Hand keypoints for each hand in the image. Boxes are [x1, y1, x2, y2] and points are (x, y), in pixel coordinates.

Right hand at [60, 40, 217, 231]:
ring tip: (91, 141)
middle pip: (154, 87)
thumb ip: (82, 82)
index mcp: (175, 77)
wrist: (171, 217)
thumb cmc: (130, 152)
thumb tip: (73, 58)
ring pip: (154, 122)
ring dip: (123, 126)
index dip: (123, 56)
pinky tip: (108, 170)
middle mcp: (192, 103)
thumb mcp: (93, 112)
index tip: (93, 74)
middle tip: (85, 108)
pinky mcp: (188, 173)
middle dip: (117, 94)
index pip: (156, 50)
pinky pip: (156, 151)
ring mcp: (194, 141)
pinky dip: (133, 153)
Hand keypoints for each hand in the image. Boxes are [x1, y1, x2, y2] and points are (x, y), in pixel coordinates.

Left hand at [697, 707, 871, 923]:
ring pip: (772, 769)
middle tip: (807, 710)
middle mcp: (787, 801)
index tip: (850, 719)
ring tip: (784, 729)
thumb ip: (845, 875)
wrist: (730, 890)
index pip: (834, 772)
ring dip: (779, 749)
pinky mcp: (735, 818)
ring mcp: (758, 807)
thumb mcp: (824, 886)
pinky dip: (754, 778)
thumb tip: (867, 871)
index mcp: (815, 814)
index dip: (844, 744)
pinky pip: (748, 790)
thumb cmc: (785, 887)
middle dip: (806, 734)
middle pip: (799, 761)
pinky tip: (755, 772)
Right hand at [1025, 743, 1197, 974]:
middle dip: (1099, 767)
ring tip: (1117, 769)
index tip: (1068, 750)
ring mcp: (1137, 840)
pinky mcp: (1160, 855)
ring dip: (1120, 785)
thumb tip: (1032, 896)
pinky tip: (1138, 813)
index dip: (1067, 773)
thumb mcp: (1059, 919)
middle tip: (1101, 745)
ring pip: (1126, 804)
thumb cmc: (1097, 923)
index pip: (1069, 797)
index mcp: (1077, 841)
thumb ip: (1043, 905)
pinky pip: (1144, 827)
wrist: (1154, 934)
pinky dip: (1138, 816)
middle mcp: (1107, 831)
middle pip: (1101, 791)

# [What to do]
An exact transcription of the entries is needed, complete to the final line.

# [Exercise answer]
Hand keypoints for each hand in the image. Boxes are [x1, y1, x2, y2] and points are (x, y), in pixel coordinates.

Right hand at [60, 40, 217, 231]:
ring tip: (91, 141)
middle pip: (154, 87)
thumb ip: (82, 82)
index mcp: (175, 77)
wrist: (171, 217)
thumb cmc: (130, 152)
thumb tip: (73, 58)
ring pip: (154, 122)
ring dip: (123, 126)
index dip: (123, 56)
pinky tip: (108, 170)
middle mcp: (192, 103)
thumb mcp: (93, 112)
index tip: (93, 74)
middle tip: (85, 108)
pinky mcp: (188, 173)
middle dip: (117, 94)
index pip: (156, 50)
pinky pip: (156, 151)
ring mcp: (194, 141)
pinky dip: (133, 153)
Hand keypoints for each hand in the image. Boxes are [x1, y1, x2, y2] and points are (x, y), in pixel coordinates.

Left hand at [697, 707, 871, 923]:
ring pip: (772, 769)
middle tip: (807, 710)
middle mcp: (787, 801)
index tip: (850, 719)
ring tip: (784, 729)
thumb ip: (845, 875)
wrist: (730, 890)
index pip: (834, 772)
ring dip: (779, 749)
pinky mcp: (735, 818)
ring mcp: (758, 807)
thumb mcp: (824, 886)
pinky dip: (754, 778)
thumb tip: (867, 871)
index mcp: (815, 814)
index dip: (844, 744)
pinky pip: (748, 790)
thumb cmc: (785, 887)
middle dip: (806, 734)
middle pip: (799, 761)
pinky tip: (755, 772)
Right hand at [1025, 743, 1197, 974]:
middle dip: (1099, 767)
ring tip: (1117, 769)
index tip: (1068, 750)
ring mcp: (1137, 840)
pinky mcp: (1160, 855)
ring dip: (1120, 785)
thumb tip: (1032, 896)
pinky tip: (1138, 813)
index dip: (1067, 773)
thumb mcp: (1059, 919)
middle tip: (1101, 745)
ring pip: (1126, 804)
thumb cmc: (1097, 923)
index pip: (1069, 797)
index mcp: (1077, 841)
thumb ip: (1043, 905)
pinky pip: (1144, 827)
wrist: (1154, 934)
pinky dip: (1138, 816)
middle mcp: (1107, 831)
middle pip: (1101, 791)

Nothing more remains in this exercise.